Think of the contingent payment event discussed above; with a rules algebra, users can define their own extensions, such as ‘move 10% of everything left to a savings account after the salary has come in and after the mortgage has been paid’. This will still live in the realm of early adopters, but the pace of innovation will drive more rules development and it will soon seep into the mainstream. People will also share useful rules with others to shortcut the process, much like the popular web mashup service ‘If This Then That’ has done for cloud services.

Rise of the machines

Once complex third party scripting and rules engines exist and are available through their own web interfaces, artificial intelligence (AI) systems can use them to provide natural language interfaces with their own interpretive power on top. With systems like Amazon Alexa and Google Home, users can build on the basic payment transaction interfaces, with rules on top. This will bring rules-based payment processing to those who have no interest in the arcana of scripts and programming.

Even rules have rules

While the way finances are managed is broadening, financial rules logic will continue to advance. The next step is to create metadata on the top of basic rules. For example, systems can define things like an agreement to pay someone in the future, where that agreement can be transferred to another person (effectively an IOU). These are metarules (rules about rules), analogous to metadata (data about data): the rule is ‘pay someone at this time’; the metarule is ‘verify and sign this rule, then allow it to be transferred or proven to someone else’.
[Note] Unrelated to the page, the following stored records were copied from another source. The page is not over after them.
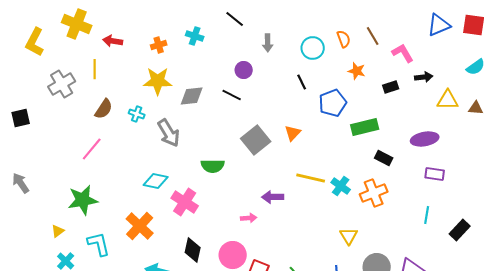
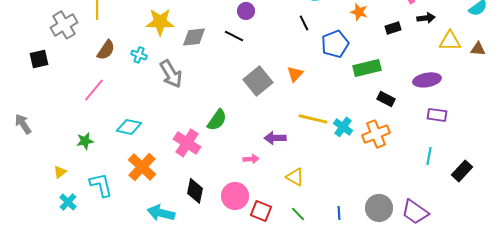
black square: (21, 118) -> (39, 59), moved
green semicircle: (213, 166) -> (217, 120), moved, turned -55
cyan diamond: (156, 181) -> (129, 127), moved
green star: (83, 200) -> (85, 141), size x0.6
yellow triangle: (349, 236) -> (295, 177), moved, turned -30

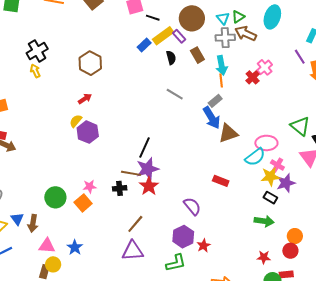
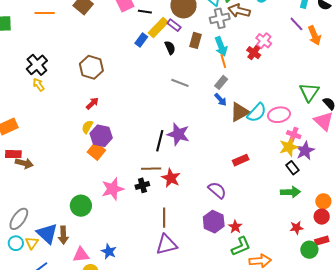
brown rectangle: (197, 55) -> (195, 40), turned 56
blue arrow: (212, 118) -> (221, 100), size x0.6
green triangle: (300, 126) -> (309, 92), turned 35
cyan semicircle: (255, 157) -> (257, 113), moved
purple star: (148, 169) -> (178, 134), moved, turned -30
red rectangle: (221, 181) -> (241, 160), turned -35
pink star: (90, 187) -> (113, 189), size x1.6
black rectangle: (270, 198) -> (292, 168), turned 32
orange square: (83, 203) -> (96, 151), moved
blue triangle: (17, 219) -> (47, 234), size x1.6
brown line: (135, 224) -> (164, 218), turned -30
green L-shape: (176, 263) -> (241, 246), moved

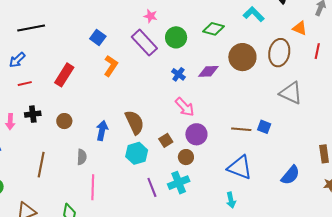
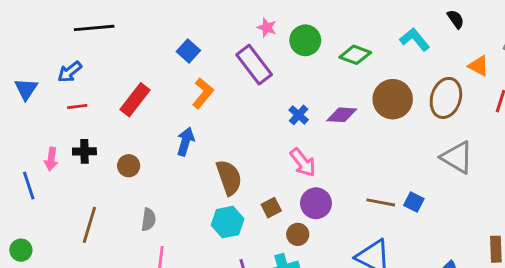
green circle: (176, 37) -> (305, 40), moved
blue arrow: (102, 131) -> (186, 142), moved

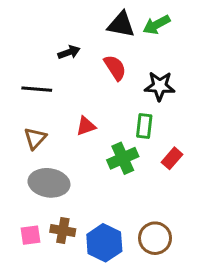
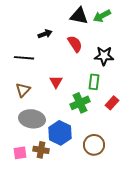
red triangle: (86, 126) -> (56, 82), turned -40
brown circle: (155, 238) -> (94, 145), moved
blue hexagon: (104, 243) -> (60, 133), moved

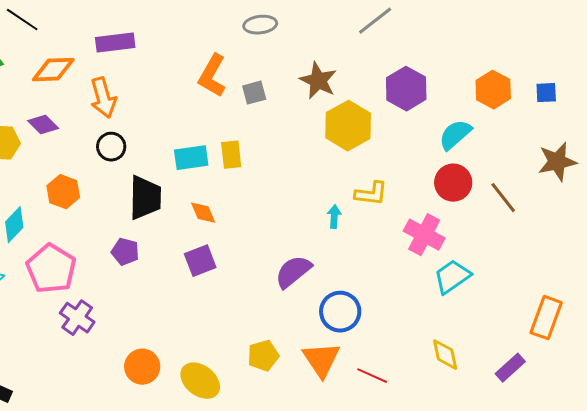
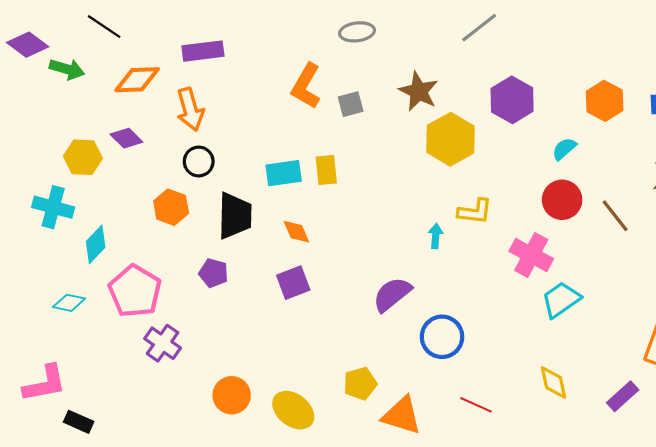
cyan semicircle: (455, 135) -> (564, 149), size x0.7
orange hexagon: (63, 192) -> (171, 207), moved
orange triangle: (321, 360) -> (402, 415), moved, turned -39

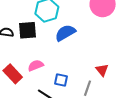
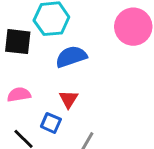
red triangle: (102, 70) -> (69, 99), moved

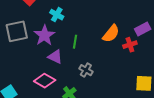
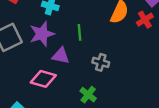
purple star: (44, 35) -> (42, 34), turned 30
pink diamond: (45, 81) -> (43, 79), moved

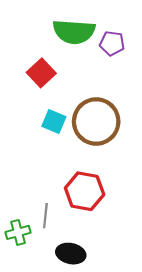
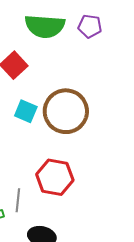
purple pentagon: (112, 43) -> (90, 26), moved

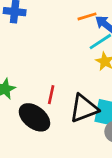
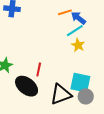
black triangle: (84, 108) -> (61, 94), moved

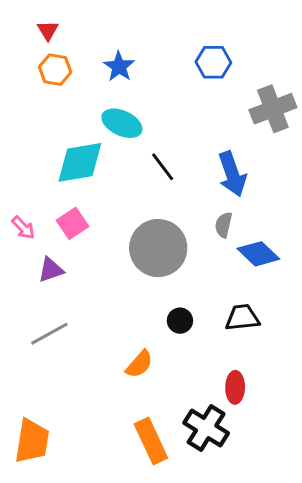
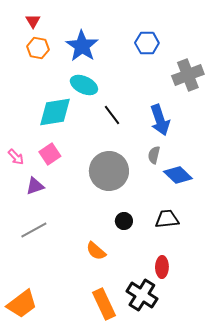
blue star: (119, 67) -> (82, 46), size x1.5
orange semicircle: (139, 364) -> (96, 251), turned 90
orange trapezoid: (32, 441) -> (22, 304), turned 44

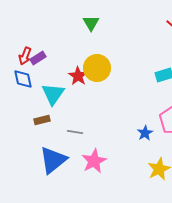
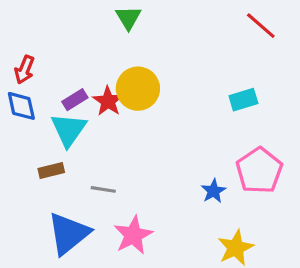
purple rectangle: (38, 58) -> (75, 100), moved

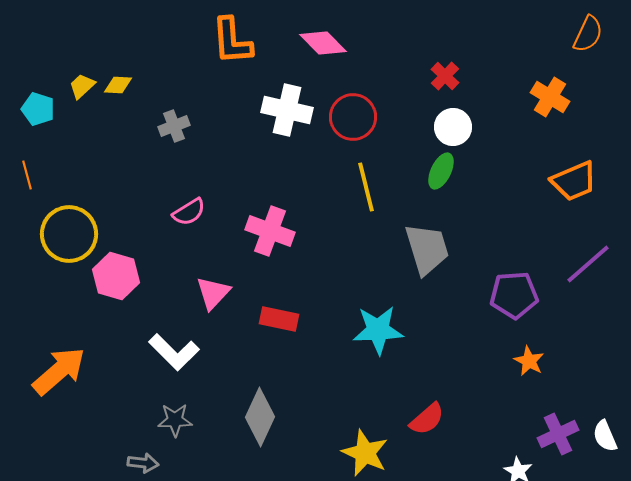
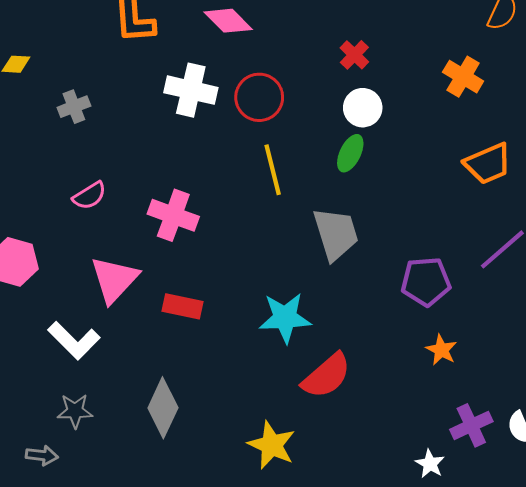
pink triangle: (213, 293) -> (114, 279), size x1.4
red semicircle: (427, 419) -> (326, 376), moved, size x1.4

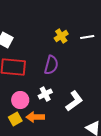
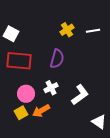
orange arrow: (35, 117) -> (41, 111), turned -30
Services will extend in various directions to support the idea of making rules about rules. The first examples will be completely standard and understood applications such as IOUs between friends, but much like the word ‘meta’ itself, options are only limited by the flexibility of the metarule-set and the imagination of the user.

Into the metaverse: the options are endless

Once metarules are available, new and creative application cottage industries can emerge. IOUs between individuals can be extended to friends, making microcredit brokerage groups without any further financial institution involvement.

The ability to define rules of rules on transactions allows value to be transferred in and out of the system. People can create rules that define exchange rates and mechanisms of a commodity anchored to real currencies, events or places; making possible specific time-based or exchange-based local currencies. Here, ‘local’ doesn’t even mean local geographically – it could just mean local within the group’s membership criteria. Once this happens, the very idea of financial institutions becomes blurred: we all become banks, and the legal and regulatory implications of this could be frightening.

Conclusions

The developments coming to open payments only describe innovations we have seen many times before, even in some limited cases within finance itself. The difference with open banking is that there is a huge legacy to overcome, both institutional inertia and the difficulty in changing something that permeates every aspect of our lives. At the same time, once an idea takes hold, it can make a whole new paradigm seemingly overnight. This is where most of the large Silicon Valley successes have come from. The progress we can make on a system that is still based in some form on passing pieces of paper around is hugely exciting and liberating, and could revolutionise the whole finance industry.